Search code examples
fileclojure

How to read data from a file into a hash-map (or other data structure) in Clojure?


Not quite sure where to start with this. I have a big file of data which contains different values which all related to a certain thing (i.e data in column 1 would be the hour) the file is 15 columns wide.
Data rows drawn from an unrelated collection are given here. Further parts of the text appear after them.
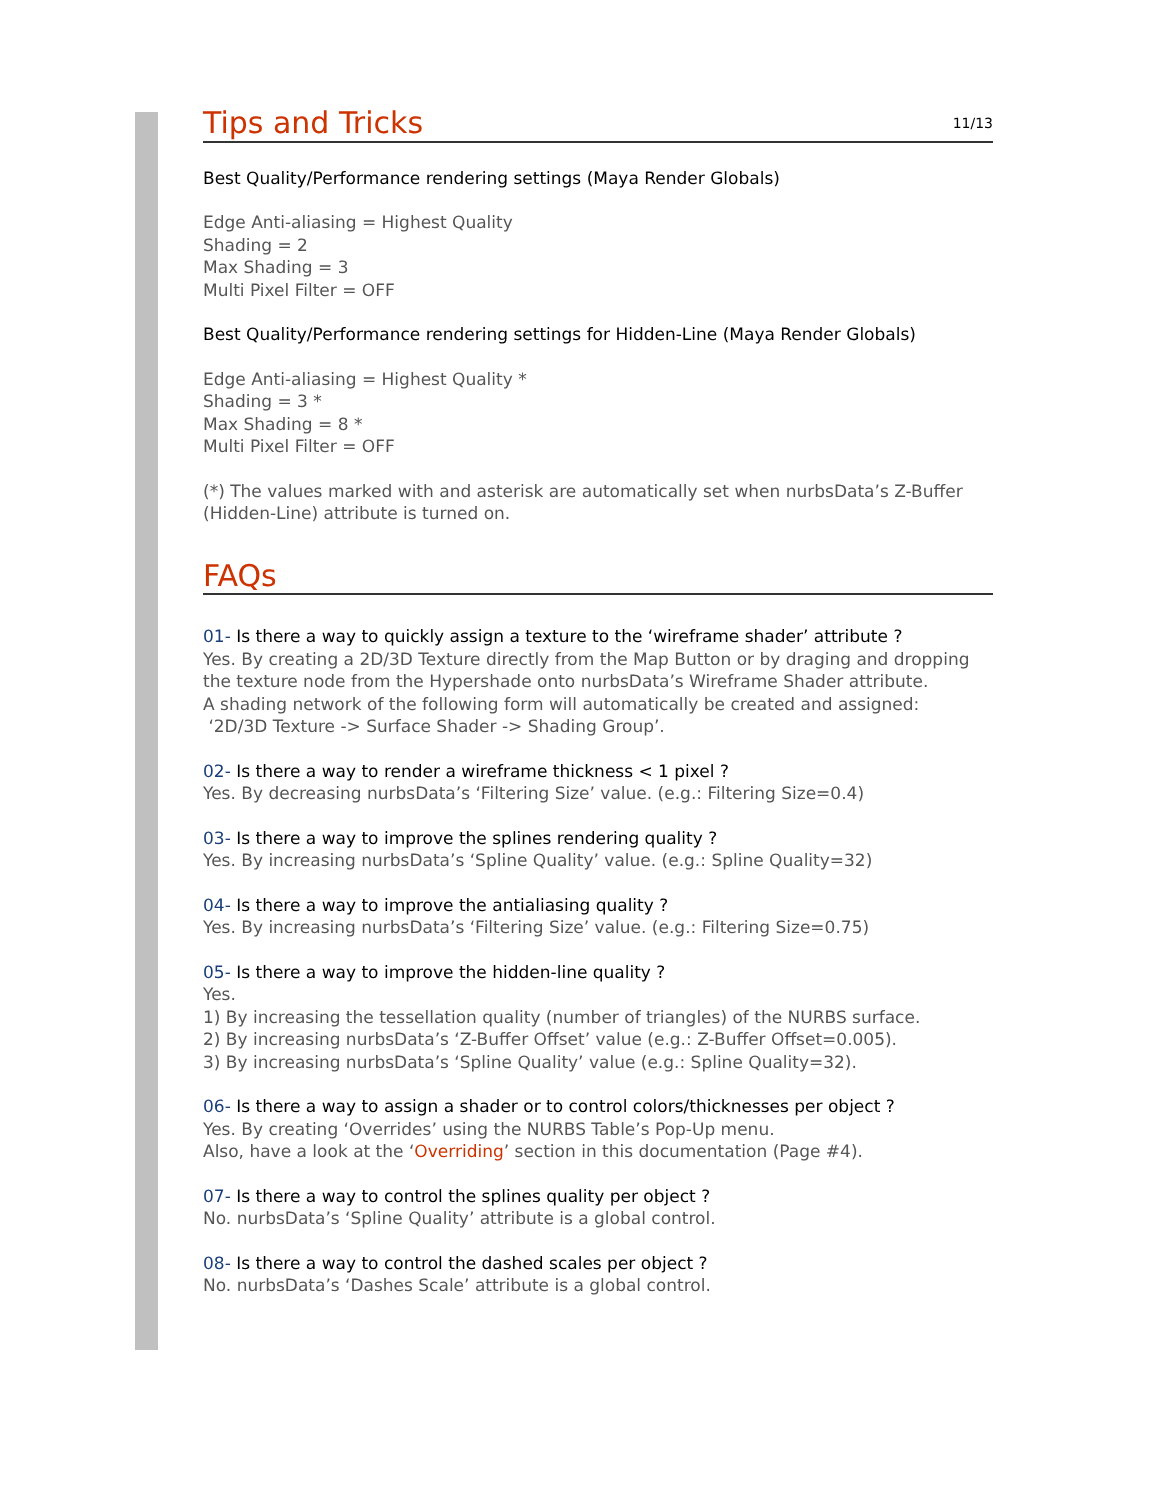Tips and Tricks 11/13
Best Quality/Performance rendering settings (Maya Render Globals)
Edge Anti-aliasing = Highest Quality
Shading = 2
Max Shading = 3
Multi Pixel Filter = OFF
Best Quality/Performance rendering settings for Hidden-Line (Maya Render Globals)
Edge Anti-aliasing = Highest Quality *
Shading = 3 *
Max Shading = 8 *
Multi Pixel Filter = OFF
(*) The values marked with and asterisk are automatically set when nurbsData’s Z-Buffer (Hidden-Line) attribute is turned on.
FAQs
01- Is there a way to quickly assign a texture to the ‘wireframe shader’ attribute ?
Yes. By creating a 2D/3D Texture directly from the Map Button or by draging and dropping the texture node from the Hypershade onto nurbsData’s Wireframe Shader attribute.
A shading network of the following form will automatically be created and assigned:
‘2D/3D Texture -> Surface Shader -> Shading Group’.
02- Is there a way to render a wireframe thickness < 1 pixel ?
Yes. By decreasing nurbsData’s ‘Filtering Size’ value. (e.g.: Filtering Size=0.4)
03- Is there a way to improve the splines rendering quality ?
Yes. By increasing nurbsData’s ‘Spline Quality’ value. (e.g.: Spline Quality=32)
04- Is there a way to improve the antialiasing quality ?
Yes. By increasing nurbsData’s ‘Filtering Size’ value. (e.g.: Filtering Size=0.75)
05- Is there a way to improve the hidden-line quality ?
Yes.
1) By increasing the tessellation quality (number of triangles) of the NURBS surface.
2) By increasing nurbsData’s ‘Z-Buffer Offset’ value (e.g.: Z-Buffer Offset=0.005).
3) By increasing nurbsData’s ‘Spline Quality’ value (e.g.: Spline Quality=32).
06- Is there a way to assign a shader or to control colors/thicknesses per object ?
Yes. By creating ‘Overrides’ using the NURBS Table’s Pop-Up menu.
Also, have a look at the ‘Overriding’ section in this documentation (Page #4).
07- Is there a way to control the splines quality per object ?
No. nurbsData’s ‘Spline Quality’ attribute is a global control.
08- Is there a way to control the dashed scales per object ?
No. nurbsData’s ‘Dashes Scale’ attribute is a global control.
The file does not contain any column headings though, it is all just numeric data.

I need to read this data into a data type such as a hash map which would allow me to sort through it and query the data using things such as contains? as well as perform calculations.

I am unsure of how to do this as I am new to Clojure, any help would be appreciated.
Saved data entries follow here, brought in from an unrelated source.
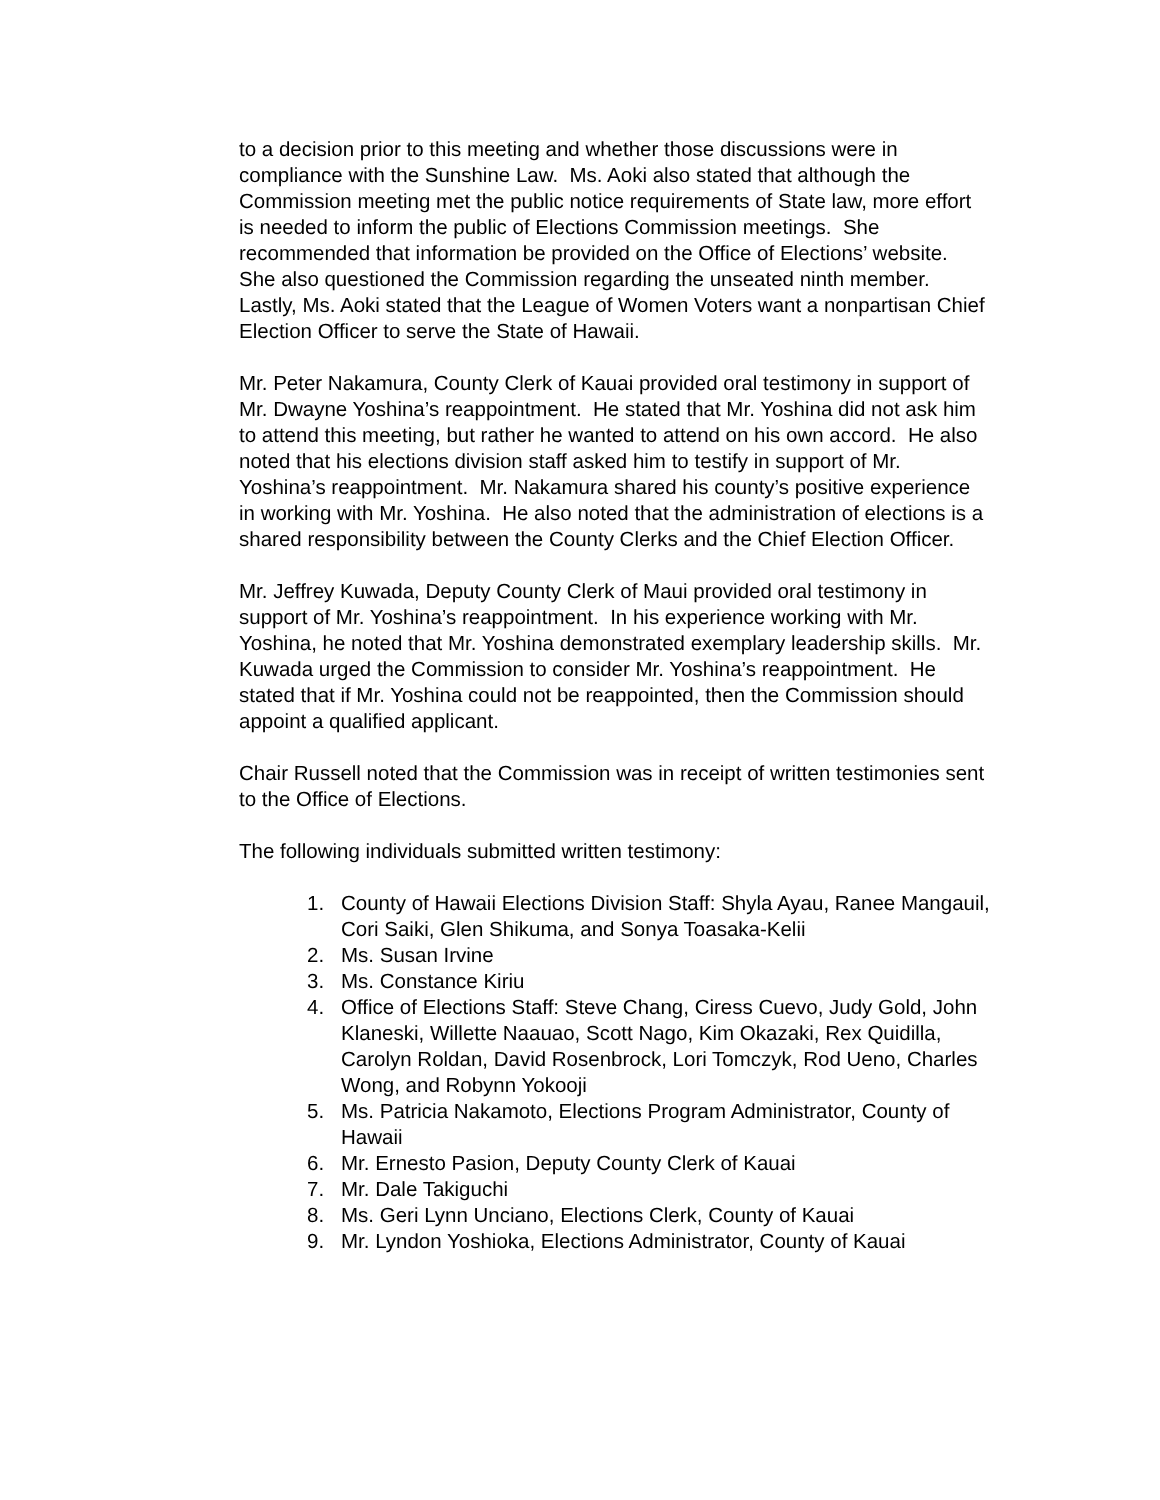to a decision prior to this meeting and whether those discussions were in compliance with the Sunshine Law. Ms. Aoki also stated that although the Commission meeting met the public notice requirements of State law, more effort is needed to inform the public of Elections Commission meetings. She recommended that information be provided on the Office of Elections’ website. She also questioned the Commission regarding the unseated ninth member. Lastly, Ms. Aoki stated that the League of Women Voters want a nonpartisan Chief Election Officer to serve the State of Hawaii.
Mr. Peter Nakamura, County Clerk of Kauai provided oral testimony in support of Mr. Dwayne Yoshina’s reappointment. He stated that Mr. Yoshina did not ask him to attend this meeting, but rather he wanted to attend on his own accord. He also noted that his elections division staff asked him to testify in support of Mr. Yoshina’s reappointment. Mr. Nakamura shared his county’s positive experience in working with Mr. Yoshina. He also noted that the administration of elections is a shared responsibility between the County Clerks and the Chief Election Officer.
Mr. Jeffrey Kuwada, Deputy County Clerk of Maui provided oral testimony in support of Mr. Yoshina’s reappointment. In his experience working with Mr. Yoshina, he noted that Mr. Yoshina demonstrated exemplary leadership skills. Mr. Kuwada urged the Commission to consider Mr. Yoshina’s reappointment. He stated that if Mr. Yoshina could not be reappointed, then the Commission should appoint a qualified applicant.
Chair Russell noted that the Commission was in receipt of written testimonies sent to the Office of Elections.
The following individuals submitted written testimony:
1. County of Hawaii Elections Division Staff: Shyla Ayau, Ranee Mangauil, Cori Saiki, Glen Shikuma, and Sonya Toasaka-Kelii
2. Ms. Susan Irvine
3. Ms. Constance Kiriu
4. Office of Elections Staff: Steve Chang, Ciress Cuevo, Judy Gold, John Klaneski, Willette Naauao, Scott Nago, Kim Okazaki, Rex Quidilla, Carolyn Roldan, David Rosenbrock, Lori Tomczyk, Rod Ueno, Charles Wong, and Robynn Yokooji
5. Ms. Patricia Nakamoto, Elections Program Administrator, County of Hawaii
6. Mr. Ernesto Pasion, Deputy County Clerk of Kauai
7. Mr. Dale Takiguchi
8. Ms. Geri Lynn Unciano, Elections Clerk, County of Kauai
9. Mr. Lyndon Yoshioka, Elections Administrator, County of Kauai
My file is a txt file (saved as mydata.txt) and structured like so:

  1 23 25 -9  -0 1 1
  2 23 25 10 1 2 3

My code so far is:

(def filetoanalyse (slurp "mydata.txt"))
(zipmap [:num1 :num2 :num3 :num4 :num5 :num6 :num7] filetoanalyse)

It seems to associated the whole of the file with :num1 at current.


Solution

  • Here's a function you can use to do what you're looking for:

    (defn map-from-file [field-re column-names filename]
      (let [ lines  (re-seq #"[^\r\n]+" (slurp filename)) ]
        (map #(zipmap column-names (re-seq field-re %)) lines)))
    

    You have to supply three arguments:

    1. A regular expression to separate the fields in each row. For the data you've shown this can be #"[^ ]+", or basically anything which isn't a blank is part of the field. If you've got simple comma-separated values with no complications such as embedded commas in the data or quoted field something like #"[^,]+" will work. Or if you want to only extract numeric characters something a bit more complex such as `#"[-0-9]+" will work.
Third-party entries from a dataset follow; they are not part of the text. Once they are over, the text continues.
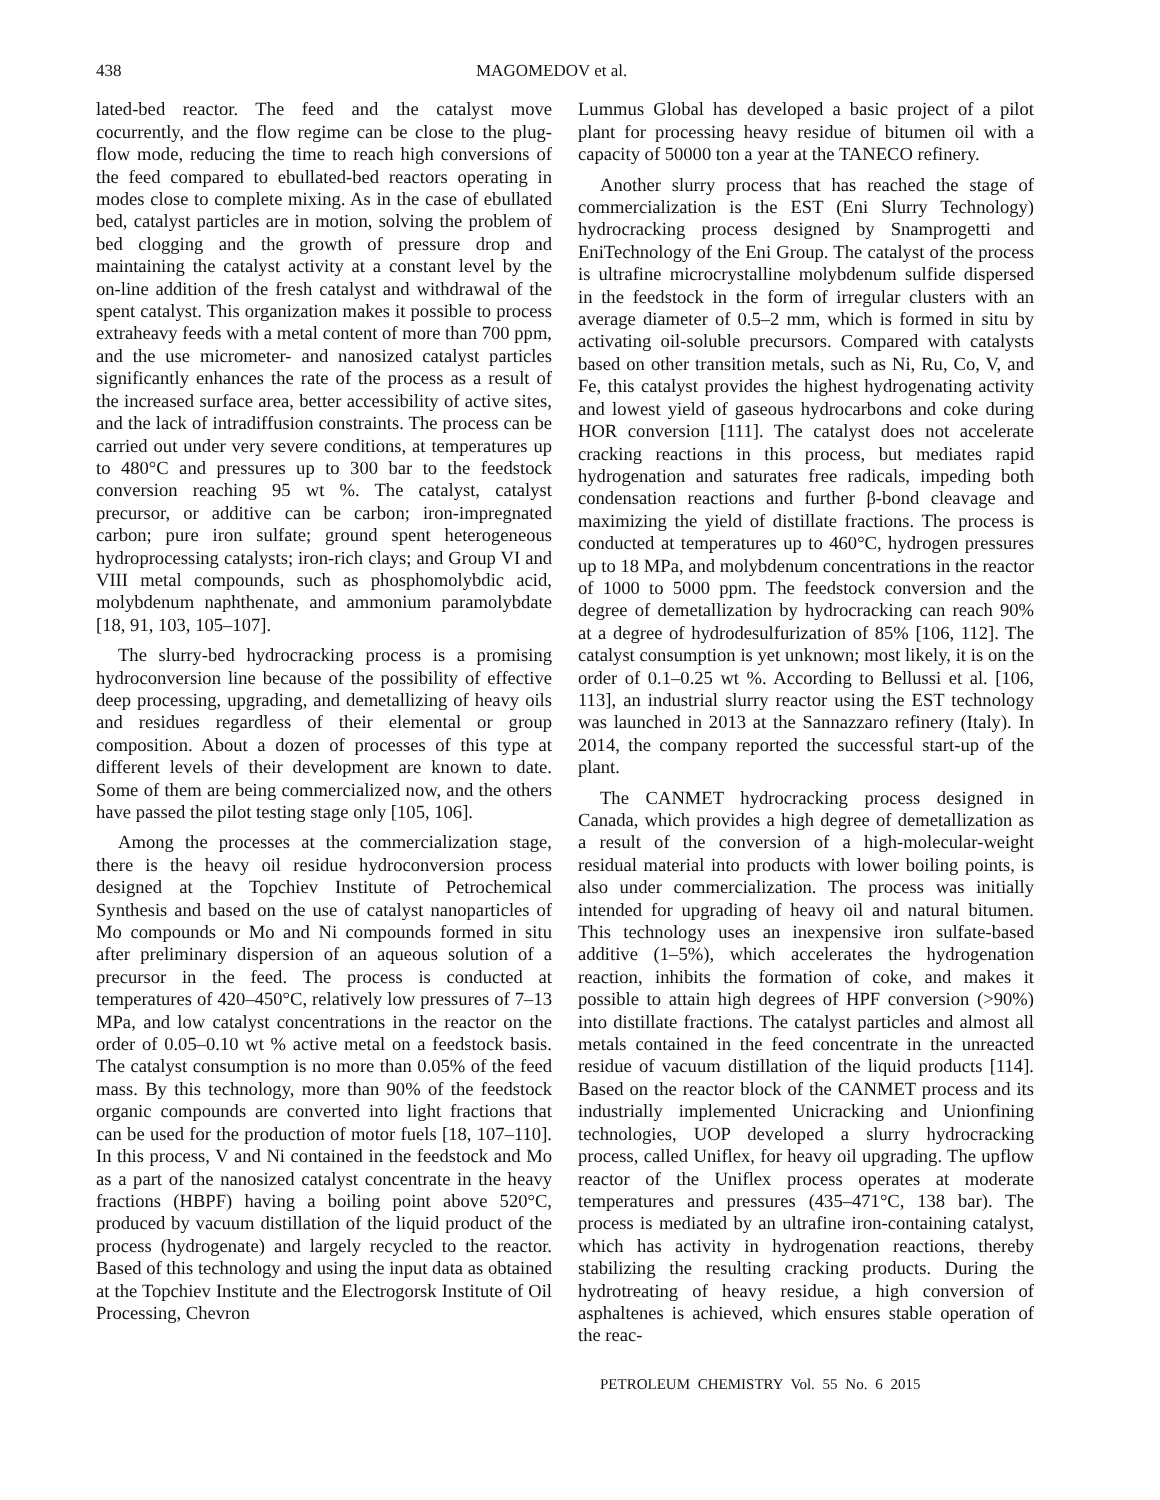438 MAGOMEDOV et al.
lated-bed reactor. The feed and the catalyst move cocurrently, and the flow regime can be close to the plug-flow mode, reducing the time to reach high conversions of the feed compared to ebullated-bed reactors operating in modes close to complete mixing. As in the case of ebullated bed, catalyst particles are in motion, solving the problem of bed clogging and the growth of pressure drop and maintaining the catalyst activity at a constant level by the on-line addition of the fresh catalyst and withdrawal of the spent catalyst. This organization makes it possible to process extraheavy feeds with a metal content of more than 700 ppm, and the use micrometer- and nanosized catalyst particles significantly enhances the rate of the process as a result of the increased surface area, better accessibility of active sites, and the lack of intradiffusion constraints. The process can be carried out under very severe conditions, at temperatures up to 480°C and pressures up to 300 bar to the feedstock conversion reaching 95 wt %. The catalyst, catalyst precursor, or additive can be carbon; iron-impregnated carbon; pure iron sulfate; ground spent heterogeneous hydroprocessing catalysts; iron-rich clays; and Group VI and VIII metal compounds, such as phosphomolybdic acid, molybdenum naphthenate, and ammonium paramolybdate [18, 91, 103, 105–107].
The slurry-bed hydrocracking process is a promising hydroconversion line because of the possibility of effective deep processing, upgrading, and demetallizing of heavy oils and residues regardless of their elemental or group composition. About a dozen of processes of this type at different levels of their development are known to date. Some of them are being commercialized now, and the others have passed the pilot testing stage only [105, 106].
Among the processes at the commercialization stage, there is the heavy oil residue hydroconversion process designed at the Topchiev Institute of Petrochemical Synthesis and based on the use of catalyst nanoparticles of Mo compounds or Mo and Ni compounds formed in situ after preliminary dispersion of an aqueous solution of a precursor in the feed. The process is conducted at temperatures of 420–450°C, relatively low pressures of 7–13 MPa, and low catalyst concentrations in the reactor on the order of 0.05–0.10 wt % active metal on a feedstock basis. The catalyst consumption is no more than 0.05% of the feed mass. By this technology, more than 90% of the feedstock organic compounds are converted into light fractions that can be used for the production of motor fuels [18, 107–110]. In this process, V and Ni contained in the feedstock and Mo as a part of the nanosized catalyst concentrate in the heavy fractions (HBPF) having a boiling point above 520°C, produced by vacuum distillation of the liquid product of the process (hydrogenate) and largely recycled to the reactor. Based of this technology and using the input data as obtained at the Topchiev Institute and the Electrogorsk Institute of Oil Processing, Chevron
Lummus Global has developed a basic project of a pilot plant for processing heavy residue of bitumen oil with a capacity of 50000 ton a year at the TANECO refinery.
Another slurry process that has reached the stage of commercialization is the EST (Eni Slurry Technology) hydrocracking process designed by Snamprogetti and EniTechnology of the Eni Group. The catalyst of the process is ultrafine microcrystalline molybdenum sulfide dispersed in the feedstock in the form of irregular clusters with an average diameter of 0.5–2 mm, which is formed in situ by activating oil-soluble precursors. Compared with catalysts based on other transition metals, such as Ni, Ru, Co, V, and Fe, this catalyst provides the highest hydrogenating activity and lowest yield of gaseous hydrocarbons and coke during HOR conversion [111]. The catalyst does not accelerate cracking reactions in this process, but mediates rapid hydrogenation and saturates free radicals, impeding both condensation reactions and further β-bond cleavage and maximizing the yield of distillate fractions. The process is conducted at temperatures up to 460°C, hydrogen pressures up to 18 MPa, and molybdenum concentrations in the reactor of 1000 to 5000 ppm. The feedstock conversion and the degree of demetallization by hydrocracking can reach 90% at a degree of hydrodesulfurization of 85% [106, 112]. The catalyst consumption is yet unknown; most likely, it is on the order of 0.1–0.25 wt %. According to Bellussi et al. [106, 113], an industrial slurry reactor using the EST technology was launched in 2013 at the Sannazzaro refinery (Italy). In 2014, the company reported the successful start-up of the plant.
The CANMET hydrocracking process designed in Canada, which provides a high degree of demetallization as a result of the conversion of a high-molecular-weight residual material into products with lower boiling points, is also under commercialization. The process was initially intended for upgrading of heavy oil and natural bitumen. This technology uses an inexpensive iron sulfate-based additive (1–5%), which accelerates the hydrogenation reaction, inhibits the formation of coke, and makes it possible to attain high degrees of HPF conversion (>90%) into distillate fractions. The catalyst particles and almost all metals contained in the feed concentrate in the unreacted residue of vacuum distillation of the liquid products [114]. Based on the reactor block of the CANMET process and its industrially implemented Unicracking and Unionfining technologies, UOP developed a slurry hydrocracking process, called Uniflex, for heavy oil upgrading. The upflow reactor of the Uniflex process operates at moderate temperatures and pressures (435–471°C, 138 bar). The process is mediated by an ultrafine iron-containing catalyst, which has activity in hydrogenation reactions, thereby stabilizing the resulting cracking products. During the hydrotreating of heavy residue, a high conversion of asphaltenes is achieved, which ensures stable operation of the reac-
PETROLEUM CHEMISTRY Vol. 55 No. 6 2015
    2. A collection of column names to assign.

    3. The name of the file.

    So if the data you show in your question is stored as test3.dat somewhere you could invoke the above function as

    (map-from-file #"[^ ]+" [:c1 :c2 :c3 :c4 :c5 :c6 :c7] "/some-path/test3.dat")
    

    and it would return

    ({:c1 "1", :c2 "23", :c3 "25", :c4 "-9", :c5 "-0", :c6 "1", :c7 "1"} {:c1 "2", :c2 "23", :c3 "25", :c4 "10", :c5 "1", :c6 "2", :c7 "3"})
    

    or in other words you get back a sequence of maps which map the values by the column names you've supplied. If you prefer to have the data in a vector you can use

    (into [] (map-from-file #"[^ ]+" [:c1 :c2 :c3 :c4 :c5 :c6 :c7] "/some-path/test3.dat"))